To expand on the sleep aspect, I know a lot of students here struggle with a sleep-school-working-playing sports-extracurricular activities balance. Do you have any advice for the students or maybe the administration, how the students could get better sleep?

       That’s a great question and, and I wish it wasn’t one we had to ask. We’ve spent quite a bit of time in our class learning from a few sleep experts, sleep scientists in the U.S., Dr. Matt Carter and Dr. Matt Walker and they have some great Ted talks out there where they take the neuroscience and sleep research that they do at a very high level, they both have their PhDs, and they translate it into more accessible information for us. Everything from the simple approach of when children are young we put them to bed, we read them books, we do lullabies, we dim the lights but then somewhere around middle school or high school when students get more involved in their independent activities, whether it’s music or dance or, they’re out later and we just sort of stop that? We stop supporting them to go to bed so maybe  if students take the time to really take care of themselves as they’re going to bed and create a new bedtime routine for themselves. 
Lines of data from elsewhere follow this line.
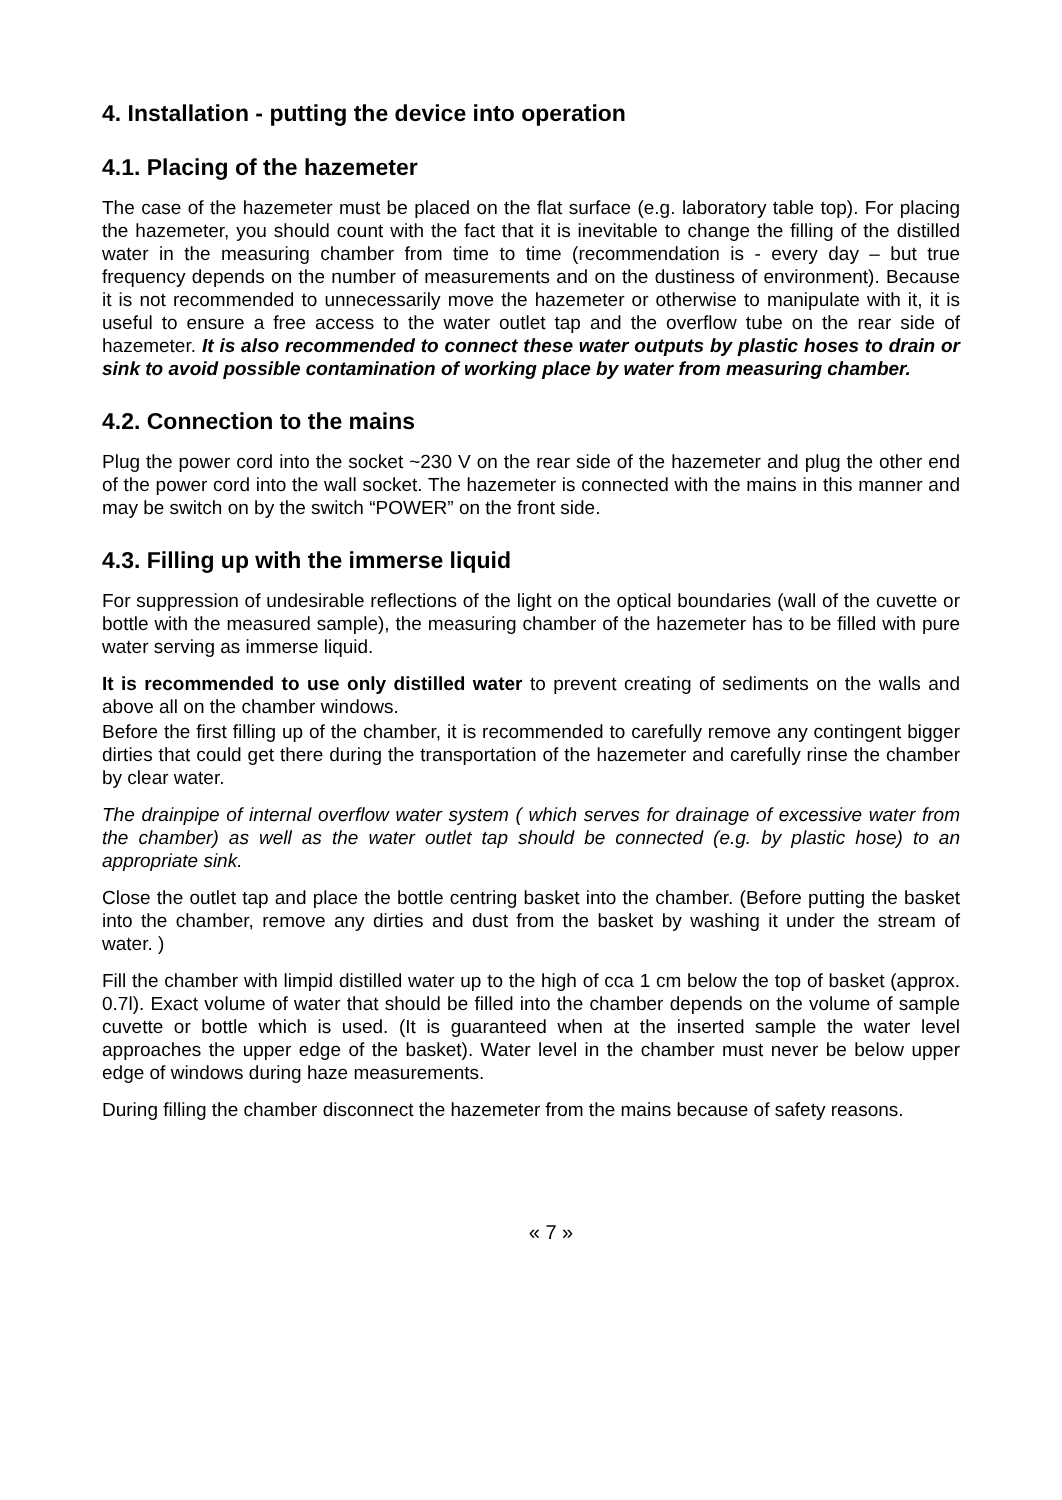4. Installation - putting the device into operation
4.1. Placing of the hazemeter
The case of the hazemeter must be placed on the flat surface (e.g. laboratory table top). For placing the hazemeter, you should count with the fact that it is inevitable to change the filling of the distilled water in the measuring chamber from time to time (recommendation is - every day – but true frequency depends on the number of measurements and on the dustiness of environment). Because it is not recommended to unnecessarily move the hazemeter or otherwise to manipulate with it, it is useful to ensure a free access to the water outlet tap and the overflow tube on the rear side of hazemeter. It is also recommended to connect these water outputs by plastic hoses to drain or sink to avoid possible contamination of working place by water from measuring chamber.
4.2. Connection to the mains
Plug the power cord into the socket ~230 V on the rear side of the hazemeter and plug the other end of the power cord into the wall socket. The hazemeter is connected with the mains in this manner and may be switch on by the switch “POWER” on the front side.
4.3. Filling up with the immerse liquid
For suppression of undesirable reflections of the light on the optical boundaries (wall of the cuvette or bottle with the measured sample), the measuring chamber of the hazemeter has to be filled with pure water serving as immerse liquid.
It is recommended to use only distilled water to prevent creating of sediments on the walls and above all on the chamber windows.
Before the first filling up of the chamber, it is recommended to carefully remove any contingent bigger dirties that could get there during the transportation of the hazemeter and carefully rinse the chamber by clear water.
The drainpipe of internal overflow water system ( which serves for drainage of excessive water from the chamber) as well as the water outlet tap should be connected (e.g. by plastic hose) to an appropriate sink.
Close the outlet tap and place the bottle centring basket into the chamber. (Before putting the basket into the chamber, remove any dirties and dust from the basket by washing it under the stream of water. )
Fill the chamber with limpid distilled water up to the high of cca 1 cm below the top of basket (approx. 0.7l). Exact volume of water that should be filled into the chamber depends on the volume of sample cuvette or bottle which is used. (It is guaranteed when at the inserted sample the water level approaches the upper edge of the basket). Water level in the chamber must never be below upper edge of windows during haze measurements.
During filling the chamber disconnect the hazemeter from the mains because of safety reasons.
« 7 »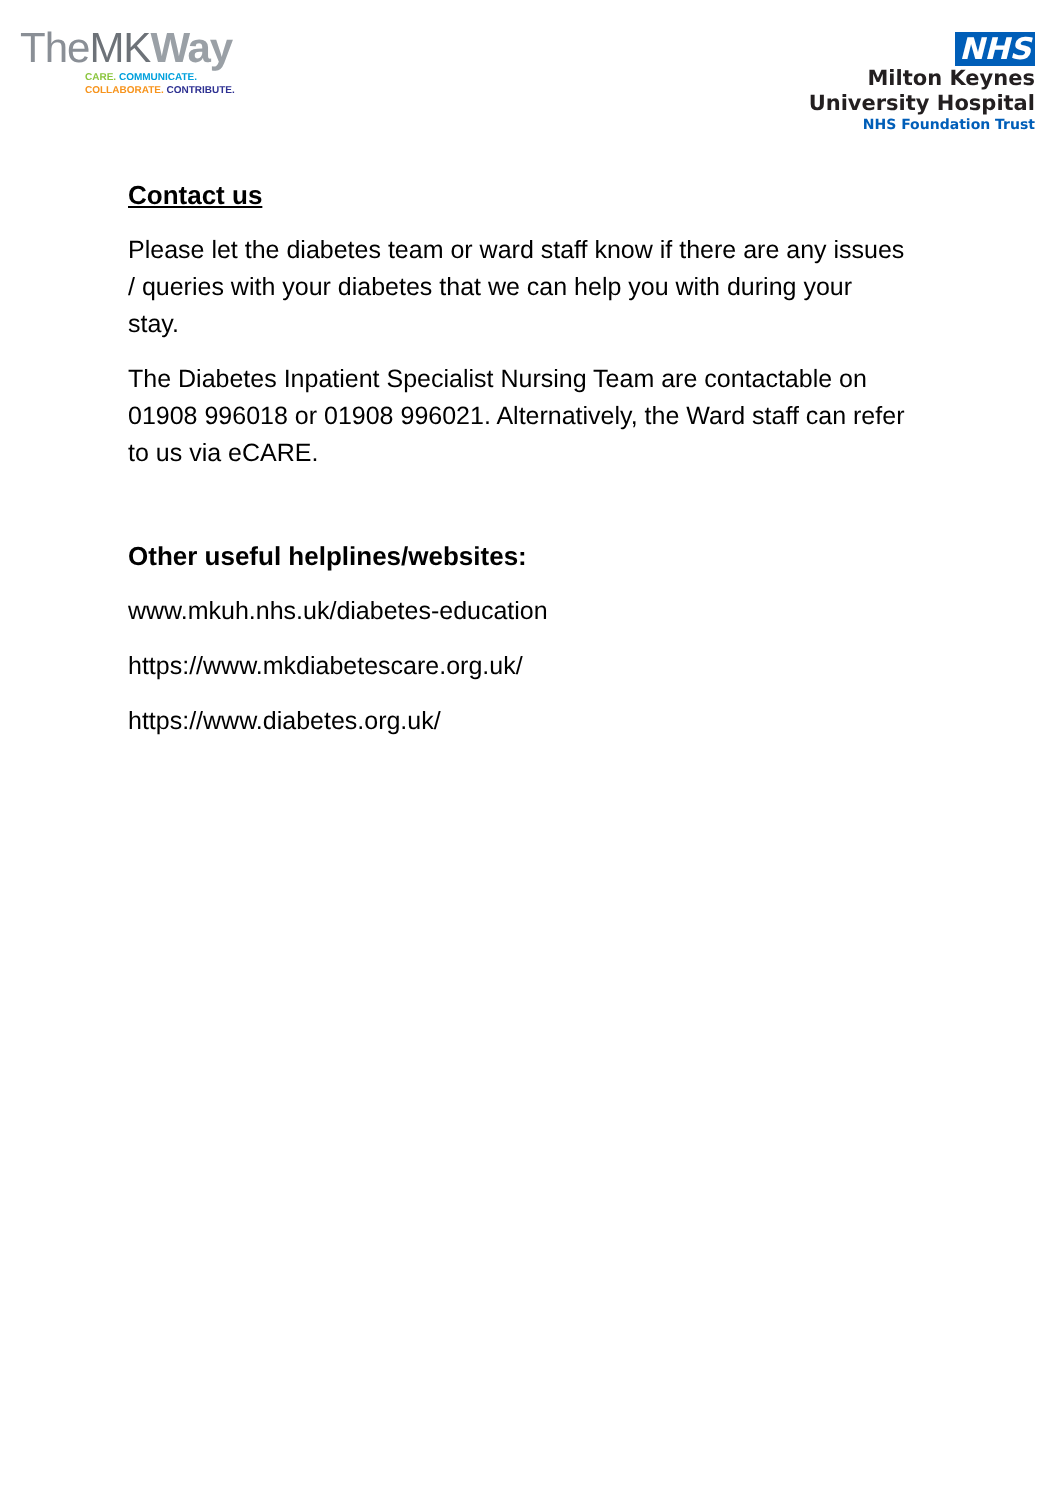TheMK Way
CARE. COMMUNICATE.
COLLABORATE. CONTRIBUTE.
NHS
Milton Keynes
University Hospital
NHS Foundation Trust
Contact us
Please let the diabetes team or ward staff know if there are any issues / queries with your diabetes that we can help you with during your stay.
The Diabetes Inpatient Specialist Nursing Team are contactable on 01908 996018 or 01908 996021. Alternatively, the Ward staff can refer to us via eCARE.
Other useful helplines/websites:
www.mkuh.nhs.uk/diabetes-education
https://www.mkdiabetescare.org.uk/
https://www.diabetes.org.uk/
      Whether it’s going around the house and dimming the lights at 8 o’clock at night so that they start to begin to feel sleepy, whether they could choose to put away their phones an hour or so before they want to be actually asleep. I know that one of our seniors, Austin, did a whole research project on using sunlight clocks, so those could be really helpful so that you don’t use your phone as an alarm clock. Having the room be cool, our bodies need to be a few degrees cooler at night in order to sleep and Mr. Toda would say to really plan our days well in order to be able to have a good night’s sleep. If we make use of our days then we can actually give ourselves that option to go to sleep at night. Certainly, there is lots of dialogue around teenagers having a different circadian clock, and that’s science based, so there’s a lot of discussion that maybe could be had there in terms of starting school later. That would be something I would encourage student advocates and lobbyists to maybe speak with the administration about. 


Before we closed I was wondering if there was anything you wanted to add, maybe a fun fact?

       Let’s see. A fun fact about myself, I guess is, being from Canada I am definitely accustomed to the snow and I’ve really enjoyed winter-camping where you ski or snowshoe into the backcountry and then put up a tent in the snow. And I had an opportunity to teach Health and Wellness in the arctic and one of their main challenges for student health – high school student health – there is sleep because half the year it’s dark all the time and half the year there is no darkness at all. So at this time of year, we’re approaching May/late April, the sun is coming to the point where it’s not setting at night. They might be out shooting hoops with their friends in the driveway and not realize it’s actually 1:30 in the morning. So that was interesting. I love learning as well and then I guess the only other thing I would love to add is just how much I’ve appreciated the positive energy here on campus and from the students and faculty. There’s just so much positive, genuine aloha here. Not to mention the beauty of the campus, it’s incredible with the jacarandas blooming.